Wenn Jesus heute im Evangelium den Gesetzeslehrer auffordert, nach der Weisung der Schrift Gott und den Nächsten so zu lieben wie sich selbst, dann ist dies nicht sonderlich spektakulär. Die Pointe der Erzählung liegt vielmehr in der Auslegung des Wortes „Nächstenliebe“. Wie gelingt denn das? Und welche Voraussetzungen braucht es dazu? Die Antwort ist erschütternd einfach: Es gibt keine Vorgaben, keine weitere Qualifizierung, die Anforderungen sind für alle gleich: Sich anrühren zu lassen vom Schicksal der Menschen! Im wirklichen Leben, in den Situationen, in denen es darauf ankommt, dass ich zeige, dass Gottes- und Nächstenliebe zusammengehört, da gibt es keinen Interpretationsspielraum. Hier gilt der legendäre Satz des Duisburger Fußballspielers Alfred (Adi) Preißler: „Grau ist alle Theorie – entscheidend is auf’m Platz.“ Hier hinter verbirgt sich die simple Einsicht, dass man sich zwar vor dem Spiel auf Situationen einstellen und eine Taktik zurechtlegen kann. Dass man mit brillanten und hochbezahlten Kickern auf dem Platz stehen und trotzdem verlieren kann. Denn entscheidend ist nicht, wer man ist, was man kann oder geübt hat – sondern wie das Spiel gespielt wird. Der richtige Einsatz, Mut und Leidenschaft entscheiden am Ende ein Spiel – und das kann dann auch mal gegen die großen Namen oder die nominell bessere Mannschaft den Sieg bringen.

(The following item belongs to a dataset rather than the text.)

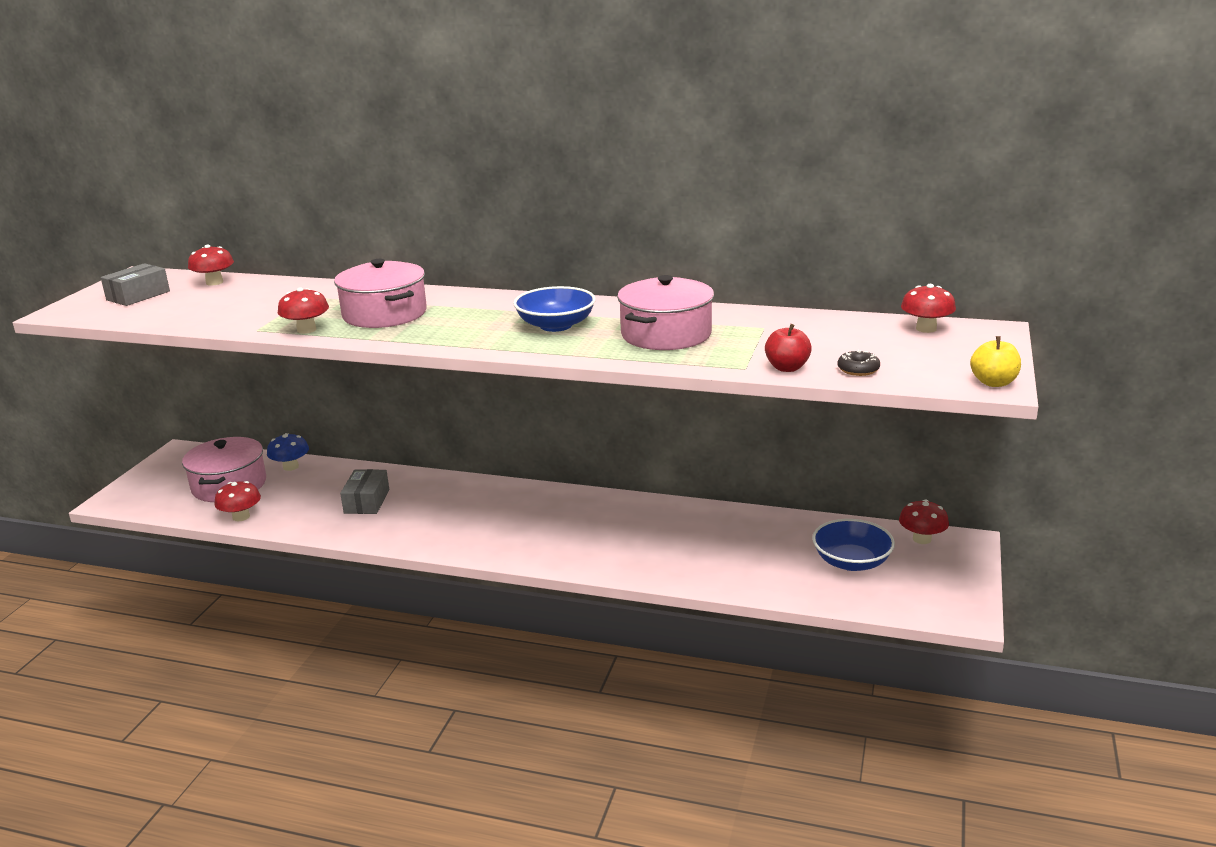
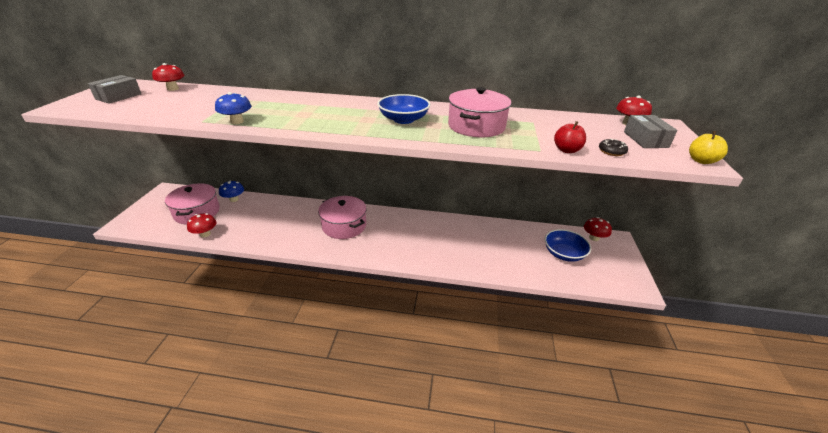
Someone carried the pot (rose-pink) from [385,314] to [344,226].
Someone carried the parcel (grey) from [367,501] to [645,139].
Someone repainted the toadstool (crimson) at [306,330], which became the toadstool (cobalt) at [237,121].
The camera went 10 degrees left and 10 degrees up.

„Entscheidend is auf’m Platz“ – diese Einsicht, soll der Gesetzeslehrer aus der Begegnung mitnehmen. Denn im Gleichnis vom barmherzigen Samariter, das Jesus ihm erzählt, gilt nichts anderes als das, was der Samariter angesichts der Notlage des Überfallenen tut. Er reagiert auf die Situation, er stellt keine Fragen oder urteilt über die Notlage und was dazu geführt haben könnte. Es spielt keine Rolle, wie er seinen Glauben ausübt und woher er stammt.

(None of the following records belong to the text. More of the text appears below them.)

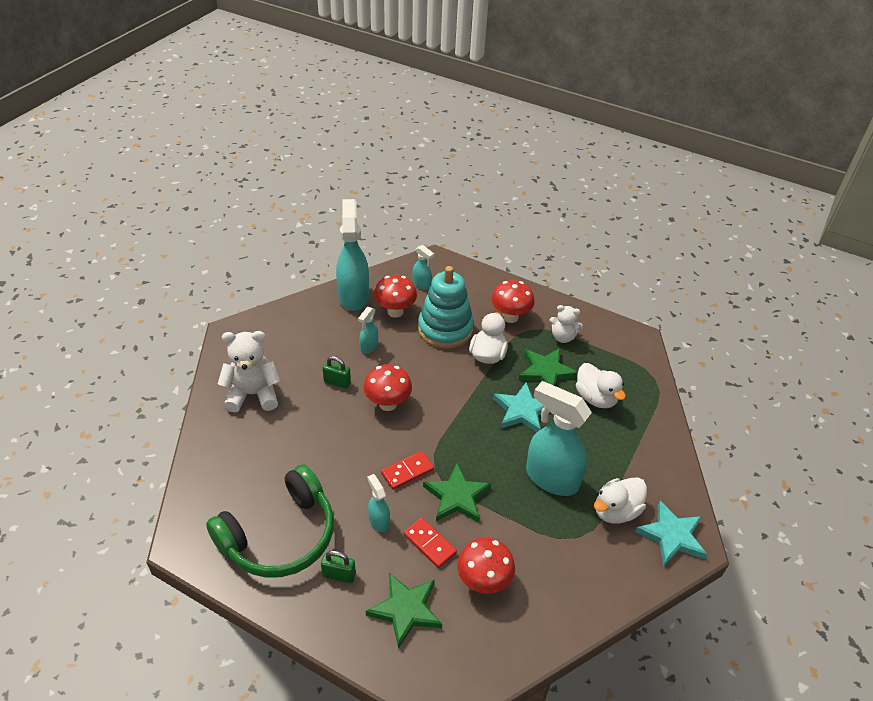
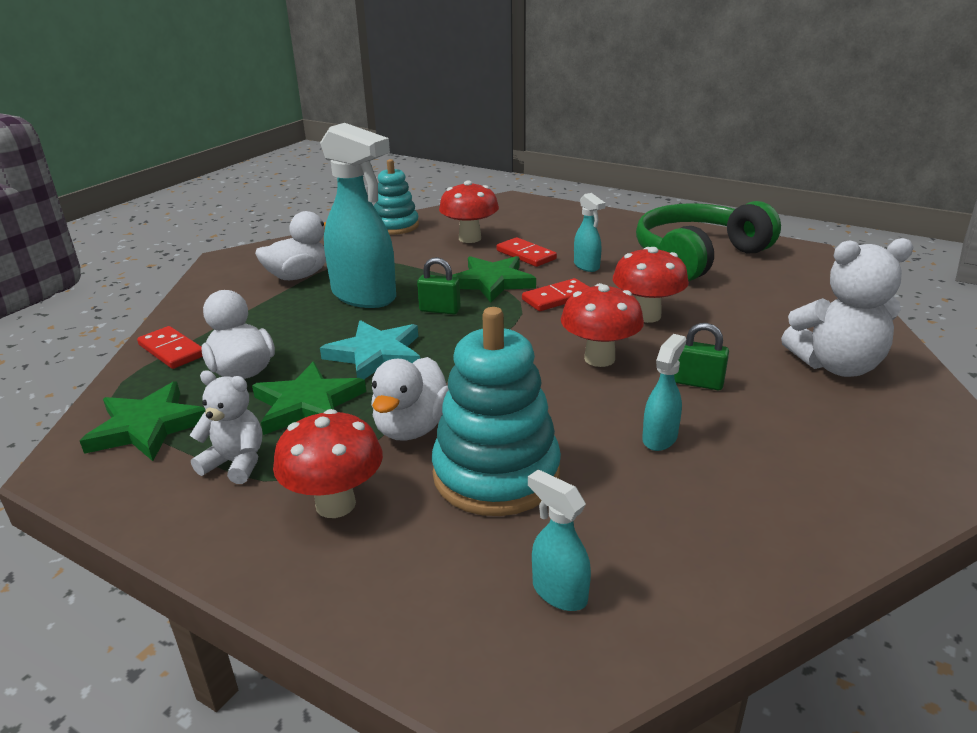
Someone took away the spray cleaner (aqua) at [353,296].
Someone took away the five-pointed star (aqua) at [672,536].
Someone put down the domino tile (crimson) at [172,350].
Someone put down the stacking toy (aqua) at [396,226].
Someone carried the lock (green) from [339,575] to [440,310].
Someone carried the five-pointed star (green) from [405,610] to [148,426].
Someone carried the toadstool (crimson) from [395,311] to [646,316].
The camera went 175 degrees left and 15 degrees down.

Jesus antwortet im Lukasevangelium nicht nur dem Gesetzeslehrer mit den Worten: „Geh und handle du genauso!“ Die Antwort im Evangelium gilt allen Zuhörern Jesu auf dem Weg nach Jerusalem und auch allen Lesern des Evangeliums bis heute. Sie ist die Antwort auf die Frage, die schon seit Menschengedenken gestellt wurde: Wie gelingt mein Leben? Für uns Christen bedeutet die Antwort Jesu: Pflege deine Beziehung zu Gott und hab einen wachsamen Blick für deine Mitmenschen, der dich jederzeit handeln lässt, wenn dein Nächster dich braucht. Und frage dabei nicht danach, was es dir bringt, wer der andere ist oder was andere denken könnten. Schau vielmehr auf deinen Glauben und das Wissen, dass Gott dir auch und gerade in dem Menschen begegnet, der dein Handeln braucht. So wie Jesus im Matthäusevangelium spricht: „Was ihr für einen meiner geringsten Brüder getan habt, das habt ihr mir getan“ (Matthäusevangelium 25,40).